Mais le langage de l’humanité est bien intelligible. On témoigna à nos trois Français tant de compassion pour leur état ; il y avait dans la physionomie haute, mais expressive, de ces inconnus, tant de sensibilité, que ces infortunés comprirent qu’ils étaient avec des hommes, et que le terme de leurs peines s’approchait. Arrivés au vaisseau, on les fit coucher ; on leur donna une nourriture pleine de substance, mais légère. Ces pauvres gens pouvaient à peine se persuader qu’ils voyaient autour d’eux des matelots et des soldats qui, loin de les torturer, leur témoignaient la plus vive compassion, et leur tendaient mille secours.
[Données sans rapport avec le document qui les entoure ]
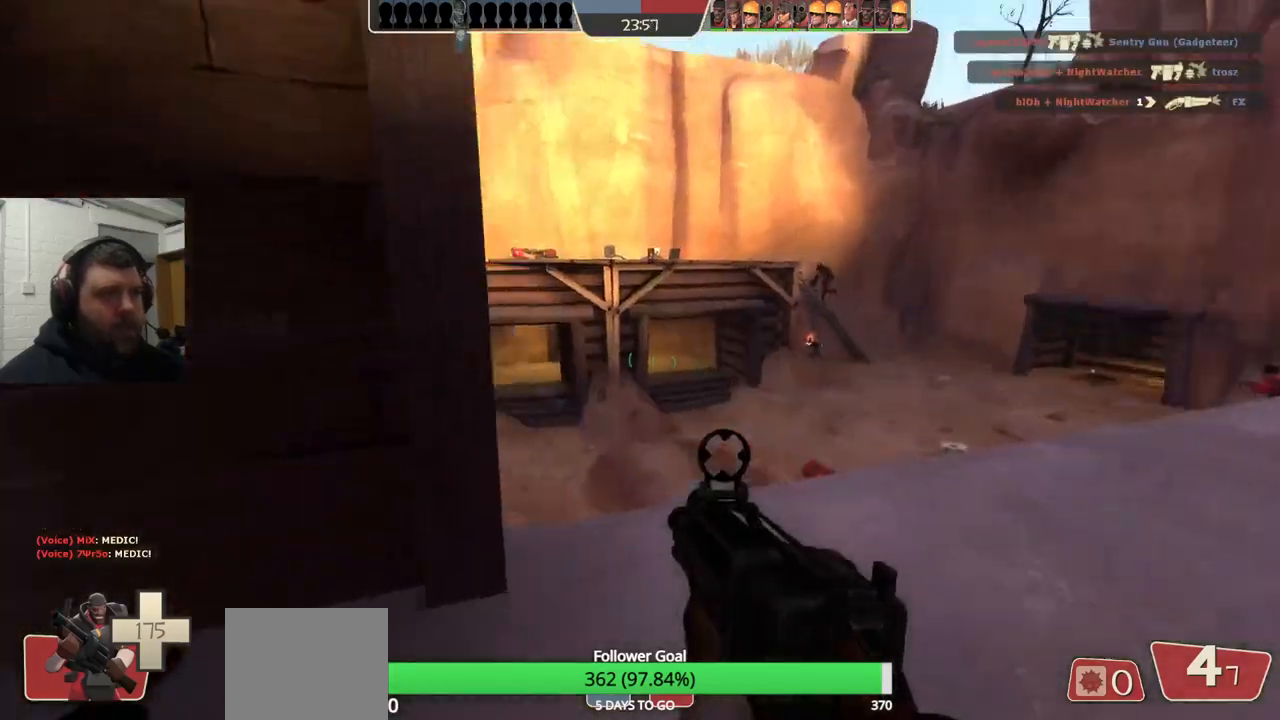
{"buttons": [], "left_stick": "up-right", "right_stick": "center", "events": [[17, "right_stick", "center"], [183, "right_stick", "left"], [283, "right_stick", "center"]]}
Ces libérateurs étaient des Anglais qui venaient croiser devant Gibraltar, lequel ne leur appartenait pas encore. Le chapelain entendait un peu de français ; il eut quelques conversations avec ces inconnus, qui lui racontèrent leurs infortunes ; il versa des larmes sur leur sort ; tout l’équipage en répandit aussi ; mais elles étaient d’indignation et d’horreur. Enfin, la commission de ce vaisseau étant remplie, on tourna du côté de Londres, et chacun de nos Français y trouva un établissement conforme à ses talents. Ambroise ayant quelque connaissance du commerce, fut placé dans une maison française. Dans peu de temps il eut appris la langue du pays ; et, la fortune l’ayant favorisé, il gagna en quelques années des richesses considérables.